— Start of Extract —

- Interactive map of Gunyar
- Time zone: UTC+5 (PST)
- Area code: Area code 946

= Gunyar Thana Malakand =

Gunyar or Gul-e-Anaar (Means a Flower of Pomegranate) is a village near Thana, Malakand district, Pakistan. The residents of the village consist mostly of Madey-Khel Miagaan (the ancestors of Madey Baba and Serai Baba). The nearby villages of Gunyar are Thana, Chapai, Maizara, Aladhand Dherai and Nalu. Most of the people of this village also live in Karachi (In Karachi, the population of Gunyari people is greater than in Gunyar village), U.A.E, Saudi Arabia, Qatar and England.

==Medieval history==
Odigram near Barikot 25 kilometer northeast of Gunyar was the capital of the ancient Swati tribes which was overrun by Alexander in 327BC. The Greek warrior could not establish any durable rule but disturbed the region that called for intervention by the Indian Maurya Empire in 305 BC. Gandhara civilization had flourished under the Kushan Dynasty. Monuments of the Hindu Shahi the likes of Shingardar Stupa (Gunbad) given below is standing tall in the foot hill of Kumbazara forest and other archaeological ruins at Zangal Cheena and Manray Tangay. The Muslim period in the history of Swat had started with excursions of Mahmud Ghaznavi (1001) and the Shaheedan strategically located at the two entrance routes Palosi Shaheedan and the Mutepatay Shaheedan are reminders of that period.

— End of Extract —

[Exercise tasks]:
- a) What does the name Gul-e-Anaar mean, according to the text on Gunyar?
- b) Render this sentence from the text on Gunyar into Spanish: "Gandhara civilization had flourished under the Kushan Dynasty."
- c) Carry on the text on Gunyar from the point where it stops.

— Start of Supplied records —

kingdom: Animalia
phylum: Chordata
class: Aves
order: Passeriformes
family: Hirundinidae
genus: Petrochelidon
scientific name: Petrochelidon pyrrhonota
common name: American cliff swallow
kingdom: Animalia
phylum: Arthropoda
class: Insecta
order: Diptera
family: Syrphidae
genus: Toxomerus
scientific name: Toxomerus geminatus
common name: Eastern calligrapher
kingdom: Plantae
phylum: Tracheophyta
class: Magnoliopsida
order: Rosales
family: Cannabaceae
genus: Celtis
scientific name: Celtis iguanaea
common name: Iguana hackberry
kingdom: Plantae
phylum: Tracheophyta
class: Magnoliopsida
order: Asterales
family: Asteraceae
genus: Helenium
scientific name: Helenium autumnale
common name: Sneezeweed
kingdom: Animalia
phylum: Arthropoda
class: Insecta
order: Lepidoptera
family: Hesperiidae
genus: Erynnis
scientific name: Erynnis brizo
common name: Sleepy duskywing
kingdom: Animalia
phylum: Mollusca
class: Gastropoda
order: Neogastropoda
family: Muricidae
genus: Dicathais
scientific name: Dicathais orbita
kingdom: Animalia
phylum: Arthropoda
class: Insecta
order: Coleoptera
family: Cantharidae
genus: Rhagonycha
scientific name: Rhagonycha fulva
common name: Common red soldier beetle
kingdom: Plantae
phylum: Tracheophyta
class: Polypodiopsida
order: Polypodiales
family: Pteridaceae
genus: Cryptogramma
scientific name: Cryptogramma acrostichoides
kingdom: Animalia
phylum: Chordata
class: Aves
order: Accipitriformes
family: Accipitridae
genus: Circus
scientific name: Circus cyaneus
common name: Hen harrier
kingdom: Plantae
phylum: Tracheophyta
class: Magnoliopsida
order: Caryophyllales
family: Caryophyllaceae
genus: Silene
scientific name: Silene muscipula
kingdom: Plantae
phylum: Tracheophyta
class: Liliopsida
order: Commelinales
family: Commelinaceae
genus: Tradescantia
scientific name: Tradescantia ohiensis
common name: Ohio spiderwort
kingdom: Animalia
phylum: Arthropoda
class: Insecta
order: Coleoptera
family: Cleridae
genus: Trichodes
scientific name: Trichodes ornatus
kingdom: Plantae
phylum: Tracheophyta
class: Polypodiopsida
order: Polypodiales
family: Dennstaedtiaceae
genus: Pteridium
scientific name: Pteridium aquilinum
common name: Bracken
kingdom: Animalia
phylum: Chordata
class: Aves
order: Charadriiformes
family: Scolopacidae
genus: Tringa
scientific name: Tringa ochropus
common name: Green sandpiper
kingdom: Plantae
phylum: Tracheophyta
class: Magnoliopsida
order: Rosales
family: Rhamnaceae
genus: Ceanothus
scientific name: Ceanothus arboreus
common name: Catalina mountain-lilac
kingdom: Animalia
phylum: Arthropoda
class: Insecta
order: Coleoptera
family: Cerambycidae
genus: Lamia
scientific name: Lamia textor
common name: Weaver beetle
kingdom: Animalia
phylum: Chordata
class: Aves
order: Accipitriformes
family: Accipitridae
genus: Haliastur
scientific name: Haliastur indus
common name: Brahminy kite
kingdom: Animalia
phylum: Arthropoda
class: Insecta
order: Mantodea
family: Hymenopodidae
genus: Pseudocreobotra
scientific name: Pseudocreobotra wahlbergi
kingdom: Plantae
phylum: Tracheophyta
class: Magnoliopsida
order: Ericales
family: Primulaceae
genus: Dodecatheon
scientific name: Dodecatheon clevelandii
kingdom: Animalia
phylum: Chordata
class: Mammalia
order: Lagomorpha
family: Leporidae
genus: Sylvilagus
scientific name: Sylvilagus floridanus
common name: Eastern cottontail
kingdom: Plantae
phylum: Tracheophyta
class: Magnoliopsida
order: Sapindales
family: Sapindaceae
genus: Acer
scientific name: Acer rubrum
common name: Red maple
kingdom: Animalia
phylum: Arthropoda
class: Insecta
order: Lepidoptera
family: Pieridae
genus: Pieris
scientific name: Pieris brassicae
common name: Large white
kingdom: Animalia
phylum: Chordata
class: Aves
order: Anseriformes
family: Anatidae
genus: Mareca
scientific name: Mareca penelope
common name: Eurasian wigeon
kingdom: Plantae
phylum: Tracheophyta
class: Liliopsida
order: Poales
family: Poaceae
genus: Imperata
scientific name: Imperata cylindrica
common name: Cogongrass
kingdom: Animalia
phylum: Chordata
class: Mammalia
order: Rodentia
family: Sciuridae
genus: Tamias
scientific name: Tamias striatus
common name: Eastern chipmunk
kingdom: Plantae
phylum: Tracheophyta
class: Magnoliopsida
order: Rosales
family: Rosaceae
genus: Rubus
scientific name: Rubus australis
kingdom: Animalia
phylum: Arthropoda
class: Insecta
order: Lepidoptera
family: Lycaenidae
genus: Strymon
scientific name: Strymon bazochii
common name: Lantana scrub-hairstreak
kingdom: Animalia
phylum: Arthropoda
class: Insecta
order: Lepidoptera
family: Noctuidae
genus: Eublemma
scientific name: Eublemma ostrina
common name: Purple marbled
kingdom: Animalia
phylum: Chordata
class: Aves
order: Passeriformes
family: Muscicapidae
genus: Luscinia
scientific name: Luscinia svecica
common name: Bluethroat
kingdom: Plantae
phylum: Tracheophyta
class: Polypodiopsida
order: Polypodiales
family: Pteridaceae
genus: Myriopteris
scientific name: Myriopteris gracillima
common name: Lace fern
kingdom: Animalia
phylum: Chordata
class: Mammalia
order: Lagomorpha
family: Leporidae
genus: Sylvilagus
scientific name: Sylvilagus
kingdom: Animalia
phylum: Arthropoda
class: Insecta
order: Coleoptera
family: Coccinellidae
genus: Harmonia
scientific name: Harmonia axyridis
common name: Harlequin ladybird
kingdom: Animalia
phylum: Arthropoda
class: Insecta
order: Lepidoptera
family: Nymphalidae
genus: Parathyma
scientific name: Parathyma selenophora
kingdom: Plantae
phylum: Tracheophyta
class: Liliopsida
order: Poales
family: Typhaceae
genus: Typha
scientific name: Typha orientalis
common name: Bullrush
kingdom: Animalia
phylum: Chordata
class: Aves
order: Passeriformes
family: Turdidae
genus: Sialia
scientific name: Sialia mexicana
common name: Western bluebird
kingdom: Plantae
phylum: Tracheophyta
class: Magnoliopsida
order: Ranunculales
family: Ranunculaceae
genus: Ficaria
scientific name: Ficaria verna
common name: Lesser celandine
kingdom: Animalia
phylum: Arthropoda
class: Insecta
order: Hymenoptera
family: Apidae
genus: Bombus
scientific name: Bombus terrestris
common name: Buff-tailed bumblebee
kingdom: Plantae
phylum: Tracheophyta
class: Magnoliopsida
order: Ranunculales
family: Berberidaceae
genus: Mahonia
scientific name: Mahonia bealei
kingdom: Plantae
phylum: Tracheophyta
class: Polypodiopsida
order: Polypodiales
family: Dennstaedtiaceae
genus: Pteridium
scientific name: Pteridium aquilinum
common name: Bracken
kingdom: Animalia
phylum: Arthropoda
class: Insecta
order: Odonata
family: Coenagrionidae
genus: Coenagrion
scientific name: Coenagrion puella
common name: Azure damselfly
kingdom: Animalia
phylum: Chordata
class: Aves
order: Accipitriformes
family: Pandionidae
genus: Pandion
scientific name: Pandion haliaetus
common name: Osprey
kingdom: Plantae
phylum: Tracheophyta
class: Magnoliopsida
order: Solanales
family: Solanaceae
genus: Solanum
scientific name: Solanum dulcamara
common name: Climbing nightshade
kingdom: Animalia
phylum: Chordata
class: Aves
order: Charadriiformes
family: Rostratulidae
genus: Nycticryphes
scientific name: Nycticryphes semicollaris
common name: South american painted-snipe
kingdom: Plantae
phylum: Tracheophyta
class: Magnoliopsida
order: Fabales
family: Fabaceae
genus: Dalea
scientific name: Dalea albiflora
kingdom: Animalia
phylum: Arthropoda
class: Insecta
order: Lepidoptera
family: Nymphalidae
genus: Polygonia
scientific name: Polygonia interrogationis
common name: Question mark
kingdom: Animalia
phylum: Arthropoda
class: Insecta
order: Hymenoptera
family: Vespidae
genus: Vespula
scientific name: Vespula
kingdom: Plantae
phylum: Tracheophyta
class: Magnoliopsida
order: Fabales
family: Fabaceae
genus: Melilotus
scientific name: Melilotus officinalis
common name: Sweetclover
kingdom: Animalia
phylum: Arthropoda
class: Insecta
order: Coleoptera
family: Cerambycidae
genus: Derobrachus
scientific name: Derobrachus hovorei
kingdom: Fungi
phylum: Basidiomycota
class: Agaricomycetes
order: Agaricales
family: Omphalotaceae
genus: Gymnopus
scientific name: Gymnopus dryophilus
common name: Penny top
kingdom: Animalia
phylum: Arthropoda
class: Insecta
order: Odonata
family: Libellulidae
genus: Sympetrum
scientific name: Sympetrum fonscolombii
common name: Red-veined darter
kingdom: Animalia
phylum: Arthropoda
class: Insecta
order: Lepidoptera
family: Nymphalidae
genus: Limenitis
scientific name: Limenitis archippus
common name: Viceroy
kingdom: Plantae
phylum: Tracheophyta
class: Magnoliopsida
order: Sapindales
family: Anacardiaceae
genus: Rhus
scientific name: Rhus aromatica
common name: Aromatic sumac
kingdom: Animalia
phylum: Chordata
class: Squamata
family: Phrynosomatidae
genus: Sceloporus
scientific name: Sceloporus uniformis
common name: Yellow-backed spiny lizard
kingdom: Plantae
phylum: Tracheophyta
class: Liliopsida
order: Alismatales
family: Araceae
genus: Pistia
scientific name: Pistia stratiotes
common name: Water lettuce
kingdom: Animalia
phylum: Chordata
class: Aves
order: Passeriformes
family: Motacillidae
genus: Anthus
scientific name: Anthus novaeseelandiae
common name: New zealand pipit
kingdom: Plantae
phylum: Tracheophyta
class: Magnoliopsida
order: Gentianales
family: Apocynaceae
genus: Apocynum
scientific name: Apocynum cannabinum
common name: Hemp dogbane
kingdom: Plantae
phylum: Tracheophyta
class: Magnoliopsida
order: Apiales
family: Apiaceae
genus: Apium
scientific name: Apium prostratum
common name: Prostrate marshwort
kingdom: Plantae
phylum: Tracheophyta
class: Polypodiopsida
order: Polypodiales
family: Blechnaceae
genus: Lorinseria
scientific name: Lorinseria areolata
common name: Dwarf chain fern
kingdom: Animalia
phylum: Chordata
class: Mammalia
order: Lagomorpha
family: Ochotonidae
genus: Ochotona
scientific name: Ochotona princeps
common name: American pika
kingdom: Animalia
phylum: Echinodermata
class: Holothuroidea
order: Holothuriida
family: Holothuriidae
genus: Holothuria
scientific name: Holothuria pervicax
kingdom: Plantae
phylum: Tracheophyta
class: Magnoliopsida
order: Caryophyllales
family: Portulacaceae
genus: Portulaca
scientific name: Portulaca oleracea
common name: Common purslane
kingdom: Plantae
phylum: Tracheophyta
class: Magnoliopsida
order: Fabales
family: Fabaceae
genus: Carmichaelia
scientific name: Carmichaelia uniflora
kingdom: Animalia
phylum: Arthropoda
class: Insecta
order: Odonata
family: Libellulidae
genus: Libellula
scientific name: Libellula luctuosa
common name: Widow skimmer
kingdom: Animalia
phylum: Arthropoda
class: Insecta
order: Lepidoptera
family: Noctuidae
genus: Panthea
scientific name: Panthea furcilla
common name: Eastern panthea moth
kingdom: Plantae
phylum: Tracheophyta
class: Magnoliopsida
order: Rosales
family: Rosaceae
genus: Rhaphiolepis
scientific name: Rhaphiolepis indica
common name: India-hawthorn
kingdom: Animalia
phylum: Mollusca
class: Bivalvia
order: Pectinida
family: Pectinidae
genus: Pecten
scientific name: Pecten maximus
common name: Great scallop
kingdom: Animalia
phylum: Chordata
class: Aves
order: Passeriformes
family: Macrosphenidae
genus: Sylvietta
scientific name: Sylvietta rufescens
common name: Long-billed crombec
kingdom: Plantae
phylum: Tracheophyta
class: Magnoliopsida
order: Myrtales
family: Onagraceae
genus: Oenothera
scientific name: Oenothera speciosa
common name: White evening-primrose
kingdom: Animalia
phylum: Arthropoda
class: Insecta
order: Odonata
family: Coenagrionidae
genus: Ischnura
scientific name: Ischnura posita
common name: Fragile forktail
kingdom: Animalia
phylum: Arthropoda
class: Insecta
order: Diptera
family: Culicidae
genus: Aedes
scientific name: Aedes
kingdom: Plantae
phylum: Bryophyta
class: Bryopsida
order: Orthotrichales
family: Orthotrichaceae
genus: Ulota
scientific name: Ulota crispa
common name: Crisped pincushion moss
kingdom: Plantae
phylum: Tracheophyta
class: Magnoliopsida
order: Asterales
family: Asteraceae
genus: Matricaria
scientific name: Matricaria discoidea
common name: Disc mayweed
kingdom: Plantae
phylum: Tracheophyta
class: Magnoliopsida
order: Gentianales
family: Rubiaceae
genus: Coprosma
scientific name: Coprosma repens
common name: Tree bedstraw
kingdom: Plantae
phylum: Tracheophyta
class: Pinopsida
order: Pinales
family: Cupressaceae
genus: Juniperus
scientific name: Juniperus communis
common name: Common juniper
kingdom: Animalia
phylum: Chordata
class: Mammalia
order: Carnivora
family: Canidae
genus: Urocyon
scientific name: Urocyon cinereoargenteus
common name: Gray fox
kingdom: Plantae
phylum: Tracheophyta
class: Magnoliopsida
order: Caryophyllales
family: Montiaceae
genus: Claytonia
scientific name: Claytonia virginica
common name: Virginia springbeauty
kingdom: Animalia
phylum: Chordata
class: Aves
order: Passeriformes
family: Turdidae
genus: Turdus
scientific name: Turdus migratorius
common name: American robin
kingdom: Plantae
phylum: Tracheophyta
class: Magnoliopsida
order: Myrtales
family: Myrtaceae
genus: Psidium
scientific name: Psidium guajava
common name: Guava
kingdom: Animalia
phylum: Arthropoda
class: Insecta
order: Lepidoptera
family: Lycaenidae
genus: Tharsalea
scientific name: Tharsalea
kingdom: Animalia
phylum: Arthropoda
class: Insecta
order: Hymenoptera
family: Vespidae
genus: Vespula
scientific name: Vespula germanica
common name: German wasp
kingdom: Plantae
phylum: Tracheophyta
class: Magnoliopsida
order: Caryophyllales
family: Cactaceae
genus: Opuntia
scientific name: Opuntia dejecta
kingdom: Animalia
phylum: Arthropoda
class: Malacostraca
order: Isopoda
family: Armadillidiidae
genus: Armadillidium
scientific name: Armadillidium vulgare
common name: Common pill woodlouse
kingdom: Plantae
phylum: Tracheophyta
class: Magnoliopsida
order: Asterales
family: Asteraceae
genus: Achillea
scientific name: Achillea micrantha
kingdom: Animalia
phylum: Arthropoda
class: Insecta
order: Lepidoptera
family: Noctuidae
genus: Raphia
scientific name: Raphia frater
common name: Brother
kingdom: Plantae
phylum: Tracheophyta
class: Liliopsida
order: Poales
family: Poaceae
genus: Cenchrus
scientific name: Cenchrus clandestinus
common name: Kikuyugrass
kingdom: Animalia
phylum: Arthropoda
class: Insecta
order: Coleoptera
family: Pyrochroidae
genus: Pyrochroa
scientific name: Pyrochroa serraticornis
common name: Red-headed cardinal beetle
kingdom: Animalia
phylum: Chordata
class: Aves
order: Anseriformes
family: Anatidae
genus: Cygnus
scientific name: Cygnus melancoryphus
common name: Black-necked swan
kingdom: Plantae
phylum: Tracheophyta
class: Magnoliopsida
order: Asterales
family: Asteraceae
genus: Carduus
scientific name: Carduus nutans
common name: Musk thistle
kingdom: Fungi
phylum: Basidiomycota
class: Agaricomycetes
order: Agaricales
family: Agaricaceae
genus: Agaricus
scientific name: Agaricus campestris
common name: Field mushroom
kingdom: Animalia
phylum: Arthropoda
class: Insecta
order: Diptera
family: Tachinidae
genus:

— End of Supplied records —

[The responses]:
- a) It means a flower of pomegranate.

- b) La civilización de Gandhara había florecido bajo la dinastía Kushán.

- c)
==Contemporary history==
The patriarch saint and warrior Madhay Baba is known to have come to Swat along with Babar’s troops led by Mirza Balakh Baig in 1519 (the date Babar married Bibi Mubarika daughter of Shah Mansur). He had three sons, namely; Mian Saleh, Mian Syed and Mian Peer Dad. They supported the Yousafzai chieftain Malik Ahmad Khan forces in their struggle for occupation of Swat against Tanoli and Gabar tribes. The grave of Mian Saleh Baba is at Mura Hill and Mian Syed Baba is at Maizara.Shah Mansur a cousin of Malik Ahmad and a prominent leader of the Yousafzai was a follower of Mian Peer Dad and was given endowment of coveted property near Landaki popularly known “Shah Mansur” during the land distribution among the Yousafzai clans (1525-1535) and was given the title “Sarai Baba”. This was the property that the Khan Khel of Thana claimed during 1942-1946 but lost the bid because Quazi Mohammad Yousaf assisted by Sultan Mahmud produced evidence of Madhay Khel ownership in the court of Kenneth Pickman, political Agent Malakand (1942-1944).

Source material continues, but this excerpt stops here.